In order to do physics, one must sacrifice great amounts of time. Psychologically, one does this by convincing oneself that one is not wasting one’s time. And that leads one to believing things that may not be true. Hence disagreements over the interpretation of facts can be emotional.
We all know Luboš and his way to approach scientific matter in disagreements. There is no problem about all this as it can happen to some people to evade the realm of rational arguing and entering into the emotional one.
But what you are saying is more serious. You are claiming that a person like Philipp Lenard should be forgiven thanks to his contributions to physics? I can find a lot of other examples like this in all fields of human endeavors .
There is a curious fact about this Nazi physicist. His research helped Einstein, an Hebrew physicist, to find a correct understanding of the photoelectric effect. This is a typical paradox of science. But should this be enough for him to be considered an acceptable man?
I think you are opening a kind of Pandora box here. I cannot share your view about this question and a great discovery cannot hide forever the bad man or woman the discoverer was. Rather, this fact should be used to remember her at the future generations for the kind of bad person she was.
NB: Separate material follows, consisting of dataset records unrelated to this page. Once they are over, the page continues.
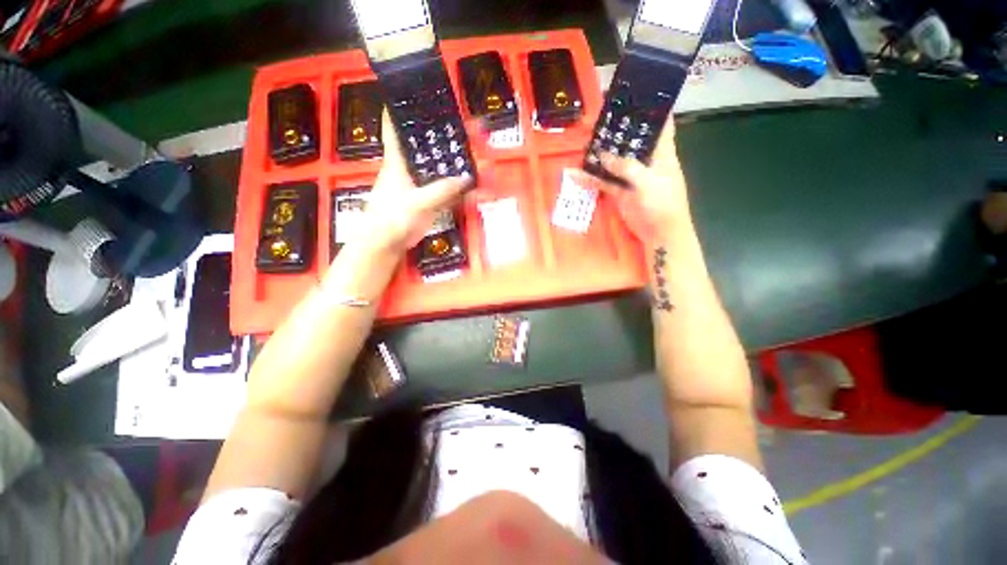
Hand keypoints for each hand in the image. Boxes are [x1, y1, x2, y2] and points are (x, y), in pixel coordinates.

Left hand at [358, 111, 471, 254]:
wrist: (387, 245)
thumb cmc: (391, 219)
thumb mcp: (416, 203)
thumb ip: (440, 191)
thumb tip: (467, 178)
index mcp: (397, 162)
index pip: (394, 128)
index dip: (402, 109)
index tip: (418, 94)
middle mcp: (409, 169)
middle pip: (427, 147)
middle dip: (446, 137)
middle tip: (469, 128)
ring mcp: (421, 186)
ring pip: (440, 169)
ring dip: (457, 163)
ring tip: (479, 155)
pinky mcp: (429, 201)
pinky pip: (447, 190)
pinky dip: (460, 187)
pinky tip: (474, 185)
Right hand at [569, 121, 690, 244]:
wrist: (660, 235)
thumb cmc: (664, 205)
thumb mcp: (648, 182)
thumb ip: (627, 167)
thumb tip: (603, 155)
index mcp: (662, 153)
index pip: (660, 124)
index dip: (650, 109)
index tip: (635, 95)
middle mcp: (646, 162)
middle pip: (630, 141)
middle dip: (616, 131)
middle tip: (597, 119)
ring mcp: (630, 178)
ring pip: (613, 162)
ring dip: (599, 155)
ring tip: (582, 143)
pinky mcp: (620, 193)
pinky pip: (603, 183)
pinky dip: (591, 180)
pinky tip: (576, 175)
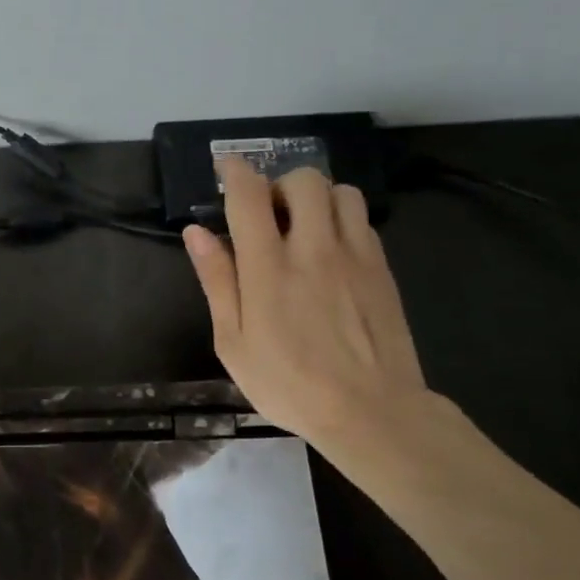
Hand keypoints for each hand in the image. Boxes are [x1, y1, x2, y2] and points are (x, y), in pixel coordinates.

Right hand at [183, 157, 430, 445]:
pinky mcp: (382, 268)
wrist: (373, 413)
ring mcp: (355, 255)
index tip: (226, 167)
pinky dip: (341, 219)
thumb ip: (217, 280)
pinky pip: (362, 220)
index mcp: (269, 268)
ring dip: (316, 198)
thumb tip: (197, 232)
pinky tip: (331, 251)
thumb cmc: (289, 384)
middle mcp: (314, 248)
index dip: (235, 171)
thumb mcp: (233, 342)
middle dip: (279, 185)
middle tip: (267, 215)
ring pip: (340, 191)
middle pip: (302, 180)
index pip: (250, 195)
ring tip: (303, 227)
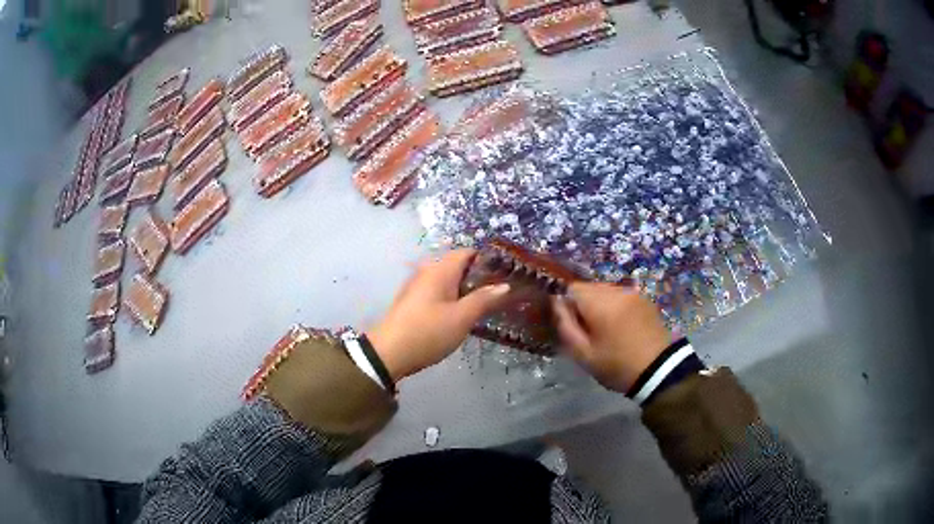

I’m not saying that “Philipp Lenard should be forgiven”, but instead, that I forgive him. I had the flu a week ago, and for this sort of thing I keep books around that are certain to improve my mood. And so I read Goebbel’s diary of the last few months of his life, in 1945. It was fascinating, and it did cheer me up, what with the defeat of evil. Thinking of Luboš, I burst out laughing at what Goebbels said about Czechs.
While responsible for Nazi propaganda, Goebbels kept a clear understanding of the military situation as it slowly closed in on them. He was hopeful for a miracle but I did not think more so than the usual person would be in similar situations. I concluded that he was sane.
It’s amazing what the human mind can do in terms of what it is possible to believe, in physics as well as politics. I’ve ordered a biography of his beautiful, rich and fascinating wife, Magda, (sort of a 1933 Germany Paris Hilton) who refused to leave Hitler’s bunker and instead killed their 6 children and themselves. This is far more extreme, I think, than the incident in Guyana where a small city drank poison; these people were not nearly so self selected (for example, Magda Goebbels had, when younger, considered conversion to Judaism), and they were not made to practice suicide before committing it.
By contrast, our arguments about Lorentz invariance are quite polite.
I should add that the more I think about the Nazis, the less I understand them. I can’t help but suspect that their story is somehow a universal comment on the frailties of human reasoning and logic.